Na soma de todos os veículos chegamos a 134 profissionais de vídeo, onde somente oito são negros (cinco homens e três mulheres). Triste, decepcionante e questionador dado: apenas 5,97% dos apresentadores e repórteres dos principais canais de TV são negros. Chama a atenção, a observação feita na conclusão da pesquisa pelo diretor de jornalismo da RBS, Cezar Freitas, responsável pelas contratações dos profissionais. Ele critica a falta de negros, diz que é “necessário baixar a régua e remover as barreiras que impedem que mais negros ingressem nas telas”, porém, o que vemos é que nos últimos dez anos, o jornalismo gaúcho teve uma queda nas contratações, já à época que Machado pesquisou eram 421 profissionais e agora são 134. A única leitura que podemos fazer é que o capitalismo afeta cada vez mais os trabalhadores, principalmente os negros e negras.

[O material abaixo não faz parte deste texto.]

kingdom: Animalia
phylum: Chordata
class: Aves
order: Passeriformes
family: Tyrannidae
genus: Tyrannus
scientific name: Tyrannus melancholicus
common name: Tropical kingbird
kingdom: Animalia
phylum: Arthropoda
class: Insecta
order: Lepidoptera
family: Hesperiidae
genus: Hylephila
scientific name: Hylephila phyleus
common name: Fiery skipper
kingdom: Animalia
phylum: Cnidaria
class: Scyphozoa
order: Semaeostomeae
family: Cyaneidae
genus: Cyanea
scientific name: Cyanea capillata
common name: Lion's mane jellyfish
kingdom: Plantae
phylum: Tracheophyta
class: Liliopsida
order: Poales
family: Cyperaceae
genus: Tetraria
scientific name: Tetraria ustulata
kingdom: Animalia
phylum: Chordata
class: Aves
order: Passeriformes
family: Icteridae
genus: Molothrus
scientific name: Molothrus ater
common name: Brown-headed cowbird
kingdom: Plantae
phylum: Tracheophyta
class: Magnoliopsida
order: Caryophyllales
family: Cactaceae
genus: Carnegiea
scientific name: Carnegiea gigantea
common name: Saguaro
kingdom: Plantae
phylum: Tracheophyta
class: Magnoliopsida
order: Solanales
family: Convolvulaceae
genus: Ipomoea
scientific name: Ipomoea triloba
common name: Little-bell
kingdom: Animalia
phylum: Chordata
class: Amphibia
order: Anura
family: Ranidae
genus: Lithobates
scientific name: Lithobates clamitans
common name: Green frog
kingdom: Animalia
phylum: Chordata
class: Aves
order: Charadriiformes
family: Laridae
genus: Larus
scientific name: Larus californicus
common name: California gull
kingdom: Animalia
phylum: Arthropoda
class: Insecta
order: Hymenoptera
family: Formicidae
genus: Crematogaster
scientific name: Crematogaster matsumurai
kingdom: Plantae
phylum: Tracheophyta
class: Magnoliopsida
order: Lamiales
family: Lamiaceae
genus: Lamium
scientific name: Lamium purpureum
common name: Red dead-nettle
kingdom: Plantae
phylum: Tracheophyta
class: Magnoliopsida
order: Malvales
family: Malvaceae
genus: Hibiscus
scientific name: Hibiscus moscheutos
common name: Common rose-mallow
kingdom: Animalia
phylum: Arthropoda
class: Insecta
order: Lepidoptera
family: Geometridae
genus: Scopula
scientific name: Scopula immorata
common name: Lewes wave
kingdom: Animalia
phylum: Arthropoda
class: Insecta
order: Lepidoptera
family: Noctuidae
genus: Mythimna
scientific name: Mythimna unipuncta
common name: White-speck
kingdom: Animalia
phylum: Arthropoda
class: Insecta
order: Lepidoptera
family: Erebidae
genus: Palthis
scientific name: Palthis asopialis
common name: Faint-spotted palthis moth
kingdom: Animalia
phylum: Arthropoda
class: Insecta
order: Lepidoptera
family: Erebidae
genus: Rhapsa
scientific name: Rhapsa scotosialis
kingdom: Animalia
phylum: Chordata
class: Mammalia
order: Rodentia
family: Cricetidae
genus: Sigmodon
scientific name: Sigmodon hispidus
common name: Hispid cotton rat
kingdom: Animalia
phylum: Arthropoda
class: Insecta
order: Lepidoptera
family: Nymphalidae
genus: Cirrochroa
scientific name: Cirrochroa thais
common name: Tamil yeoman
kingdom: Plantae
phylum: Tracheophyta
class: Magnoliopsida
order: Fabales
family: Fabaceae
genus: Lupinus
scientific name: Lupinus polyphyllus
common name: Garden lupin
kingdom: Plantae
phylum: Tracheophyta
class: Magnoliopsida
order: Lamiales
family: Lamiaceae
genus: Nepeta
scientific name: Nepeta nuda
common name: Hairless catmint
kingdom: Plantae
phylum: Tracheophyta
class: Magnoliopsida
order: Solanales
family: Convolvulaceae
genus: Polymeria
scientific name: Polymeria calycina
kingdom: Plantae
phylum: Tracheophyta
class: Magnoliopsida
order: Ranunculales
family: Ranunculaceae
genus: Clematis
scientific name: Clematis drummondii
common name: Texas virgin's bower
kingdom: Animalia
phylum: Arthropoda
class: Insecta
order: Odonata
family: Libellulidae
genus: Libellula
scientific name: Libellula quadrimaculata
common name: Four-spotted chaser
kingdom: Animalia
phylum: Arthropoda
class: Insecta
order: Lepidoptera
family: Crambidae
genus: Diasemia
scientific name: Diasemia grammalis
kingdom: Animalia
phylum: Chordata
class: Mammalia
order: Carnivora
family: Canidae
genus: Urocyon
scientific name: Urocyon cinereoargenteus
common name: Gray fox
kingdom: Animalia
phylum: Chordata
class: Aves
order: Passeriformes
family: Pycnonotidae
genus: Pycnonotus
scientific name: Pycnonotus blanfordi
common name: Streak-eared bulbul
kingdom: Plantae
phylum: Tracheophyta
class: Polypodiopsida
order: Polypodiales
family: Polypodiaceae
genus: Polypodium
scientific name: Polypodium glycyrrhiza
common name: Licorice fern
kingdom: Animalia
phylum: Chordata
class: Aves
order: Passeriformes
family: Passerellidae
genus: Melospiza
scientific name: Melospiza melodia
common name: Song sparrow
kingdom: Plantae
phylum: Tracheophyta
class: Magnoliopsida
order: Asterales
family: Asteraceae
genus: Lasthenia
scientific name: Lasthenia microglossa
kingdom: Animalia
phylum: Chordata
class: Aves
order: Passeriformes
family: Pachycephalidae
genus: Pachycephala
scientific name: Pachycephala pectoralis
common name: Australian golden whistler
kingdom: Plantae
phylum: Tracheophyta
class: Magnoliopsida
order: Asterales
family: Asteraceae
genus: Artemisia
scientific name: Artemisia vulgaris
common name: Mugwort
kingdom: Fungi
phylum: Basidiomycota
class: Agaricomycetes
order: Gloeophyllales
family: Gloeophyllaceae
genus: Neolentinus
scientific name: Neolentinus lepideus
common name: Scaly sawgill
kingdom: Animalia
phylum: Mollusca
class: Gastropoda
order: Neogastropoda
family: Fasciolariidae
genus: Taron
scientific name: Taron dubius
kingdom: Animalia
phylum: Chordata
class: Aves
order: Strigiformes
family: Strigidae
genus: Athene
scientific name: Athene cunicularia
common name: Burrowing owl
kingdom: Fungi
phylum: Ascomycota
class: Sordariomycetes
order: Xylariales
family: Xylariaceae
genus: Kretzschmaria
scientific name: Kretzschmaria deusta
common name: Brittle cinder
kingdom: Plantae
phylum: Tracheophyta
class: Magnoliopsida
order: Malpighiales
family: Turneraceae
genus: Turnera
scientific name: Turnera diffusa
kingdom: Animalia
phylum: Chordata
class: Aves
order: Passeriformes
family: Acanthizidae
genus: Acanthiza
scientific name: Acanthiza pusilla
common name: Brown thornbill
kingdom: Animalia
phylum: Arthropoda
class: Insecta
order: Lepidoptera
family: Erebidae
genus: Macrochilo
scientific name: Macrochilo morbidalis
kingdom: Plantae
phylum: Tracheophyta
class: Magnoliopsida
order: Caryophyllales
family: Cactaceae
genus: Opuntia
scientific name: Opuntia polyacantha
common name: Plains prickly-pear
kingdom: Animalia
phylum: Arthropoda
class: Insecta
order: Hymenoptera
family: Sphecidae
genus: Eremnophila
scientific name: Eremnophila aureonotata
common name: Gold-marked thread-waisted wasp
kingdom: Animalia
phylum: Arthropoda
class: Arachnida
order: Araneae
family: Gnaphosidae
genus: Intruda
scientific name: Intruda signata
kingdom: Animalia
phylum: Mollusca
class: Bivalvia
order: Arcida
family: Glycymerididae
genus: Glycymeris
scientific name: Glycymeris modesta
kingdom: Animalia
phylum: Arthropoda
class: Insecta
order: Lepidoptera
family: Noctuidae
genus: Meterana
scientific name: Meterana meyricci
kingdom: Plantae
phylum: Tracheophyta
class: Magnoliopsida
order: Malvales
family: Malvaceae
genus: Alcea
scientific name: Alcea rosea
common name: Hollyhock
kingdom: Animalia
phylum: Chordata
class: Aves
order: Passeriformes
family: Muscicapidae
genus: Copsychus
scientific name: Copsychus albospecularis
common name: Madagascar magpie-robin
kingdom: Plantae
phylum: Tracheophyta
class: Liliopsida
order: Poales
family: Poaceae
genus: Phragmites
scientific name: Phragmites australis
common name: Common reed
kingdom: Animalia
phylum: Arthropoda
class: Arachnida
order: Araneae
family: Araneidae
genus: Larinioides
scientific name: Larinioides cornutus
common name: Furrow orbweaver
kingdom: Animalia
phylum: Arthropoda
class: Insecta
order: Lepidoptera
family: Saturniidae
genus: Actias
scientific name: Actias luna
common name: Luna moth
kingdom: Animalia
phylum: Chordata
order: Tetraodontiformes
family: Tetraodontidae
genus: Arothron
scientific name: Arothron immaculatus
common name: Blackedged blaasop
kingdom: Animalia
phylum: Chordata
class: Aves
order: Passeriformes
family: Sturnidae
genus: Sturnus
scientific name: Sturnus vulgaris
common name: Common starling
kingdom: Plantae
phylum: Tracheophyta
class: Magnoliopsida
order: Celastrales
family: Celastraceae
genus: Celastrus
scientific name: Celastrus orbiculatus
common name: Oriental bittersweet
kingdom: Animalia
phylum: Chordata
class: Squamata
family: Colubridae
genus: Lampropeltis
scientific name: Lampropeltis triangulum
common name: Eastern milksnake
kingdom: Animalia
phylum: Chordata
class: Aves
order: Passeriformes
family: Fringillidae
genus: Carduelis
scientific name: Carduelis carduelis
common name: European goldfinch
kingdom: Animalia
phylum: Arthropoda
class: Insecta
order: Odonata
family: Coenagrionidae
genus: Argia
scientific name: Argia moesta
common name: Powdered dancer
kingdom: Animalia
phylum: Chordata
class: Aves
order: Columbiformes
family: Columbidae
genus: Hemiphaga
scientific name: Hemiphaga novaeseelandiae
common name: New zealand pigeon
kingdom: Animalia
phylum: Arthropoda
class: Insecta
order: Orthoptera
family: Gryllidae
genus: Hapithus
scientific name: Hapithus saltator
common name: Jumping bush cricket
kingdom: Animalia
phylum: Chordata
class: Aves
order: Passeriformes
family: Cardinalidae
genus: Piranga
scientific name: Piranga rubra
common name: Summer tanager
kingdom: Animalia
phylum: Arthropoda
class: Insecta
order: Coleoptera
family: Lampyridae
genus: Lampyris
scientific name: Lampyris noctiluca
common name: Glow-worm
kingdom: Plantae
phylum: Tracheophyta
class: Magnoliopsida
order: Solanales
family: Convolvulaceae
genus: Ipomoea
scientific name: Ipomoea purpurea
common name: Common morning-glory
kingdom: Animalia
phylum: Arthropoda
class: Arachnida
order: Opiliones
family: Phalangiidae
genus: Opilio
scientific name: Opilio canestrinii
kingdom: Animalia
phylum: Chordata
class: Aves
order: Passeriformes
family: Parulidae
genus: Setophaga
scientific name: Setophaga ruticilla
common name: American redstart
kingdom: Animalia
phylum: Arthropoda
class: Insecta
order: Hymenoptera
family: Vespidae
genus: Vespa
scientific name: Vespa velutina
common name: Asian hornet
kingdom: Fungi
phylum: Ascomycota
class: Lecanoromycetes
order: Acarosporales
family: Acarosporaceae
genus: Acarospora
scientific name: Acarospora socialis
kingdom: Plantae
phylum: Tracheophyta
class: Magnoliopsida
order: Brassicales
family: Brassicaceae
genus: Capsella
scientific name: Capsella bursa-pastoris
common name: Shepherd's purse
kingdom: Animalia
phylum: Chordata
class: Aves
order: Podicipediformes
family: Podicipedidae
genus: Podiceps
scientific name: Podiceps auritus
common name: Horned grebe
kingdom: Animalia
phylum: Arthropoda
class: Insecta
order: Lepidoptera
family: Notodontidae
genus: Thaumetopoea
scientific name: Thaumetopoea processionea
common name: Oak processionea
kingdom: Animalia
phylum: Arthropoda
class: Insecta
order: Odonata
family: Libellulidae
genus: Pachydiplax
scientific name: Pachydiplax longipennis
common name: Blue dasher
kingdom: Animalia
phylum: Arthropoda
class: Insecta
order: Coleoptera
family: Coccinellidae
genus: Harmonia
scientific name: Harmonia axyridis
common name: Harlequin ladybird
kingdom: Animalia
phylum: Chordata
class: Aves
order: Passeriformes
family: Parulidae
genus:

Para combater o racismo é preciso mais que crítica e vontade de gestor. Como afirma a comunista norte-americana Angela Davis “não basta não ser racista, é preciso ser antirracista”. Sabemos que corre no Senado um projeto que prevê cota de 46% para negros na empresas privadas com mais de 200 empregados. A pergunta que fica é: por que não aplicar na contratação dos negros e negras?